I do not suggest treats in a bag from a grocery store like Walmart etc. These are full of processed junk and are not good for your puppy. There are many natural fruits and veggies that are healthy and will add to your pup's daily nutrition. My dogs love blueberries, carrots, apple slices, pumpkin, coconut oil, and fish oil. The links below list dog-friendly veggies and fruits. All of my dogs eat a fish oil pill daily as a treat, as recommended by my vet. It’s fantastic for their hair and skin; my dogs love it. You can break it over puppy food to get them used to it for a few weeks and then offer it whole. All my adults eat it as a treat. Usually, pups will eat it by the 12-16 week mark. For a training aid and or everyday treat, I put a link to JerkyBites my dogs LOVE them, and they are 95% meat and organs air-dried into jerky for dogs. For a bigger bag, you can get the Maxmeats line it comes in lamb, beef, or chicken. This adds to their daily nutrition and is made with 100% natural ingredients. They also have them in chicken.

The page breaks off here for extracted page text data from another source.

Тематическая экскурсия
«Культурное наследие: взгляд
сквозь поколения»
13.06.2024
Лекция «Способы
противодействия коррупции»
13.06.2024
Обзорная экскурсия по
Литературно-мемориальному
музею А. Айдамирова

For chewing treats that last I've added three options my dogs like. My dogs love bully sticks all our pups come home with one so you will find out if they like them right away. They last them and are good for their gums and teeth to chew on. also listed are Yak Chews and Elk Antlers another option as they grow to keep them busy. Please DO NOT feed your pup the cheap white rawhide bones from the grocery store; they are bleached, processed, and glued together and can cause blockage requiring surgery. All the treats linked below add to your pup's nutrition. Also remember if you give lots of treats during the day to cut back a bit of their food during feeding times.
Shampoo & Conditioner
I recommend the John Paul shampoo with oatmeal as it is soothing on their skin. Also, schnauzers' hair is much like humans; you ALWAYS need to condition their hair to restore the oils that were stripped away with the dirt during the bath. This helps keep their hair soft, healthy, and easier to brush. The super bright shampoo helps brighten white areas. Unfortunately, mouth and foot staining can be almost impossible to remove in some dogs
and can be caused by a variety of things, like the high mineral content of the water they drink, the content of the food they eat, as well as their saliva and tears. Dog's tears, saliva, and urine all contain porphyrins; when porphyrin-containing tears or saliva sits on white fur for any length of time, stains result. So some dogs naturally have more staining than others based on the porphyrin excreted by their body and the amount of licking they do. For eye, beard, and feet stains, you can try mixing together one quart of 3 percent hydrogen peroxide, a quarter cup of baking soda, and one teaspoon of liquid dishwashing soap. Apply this solution to the stain and let it sit for 30 minutes before rinsing off with clean water. Follow with conditioning! Make sure to test a small area first with this mixture to ensure your dog doesn't have an allergic reaction. Not all stains can be removed, but this mixture is a better bet than many products you can buy online.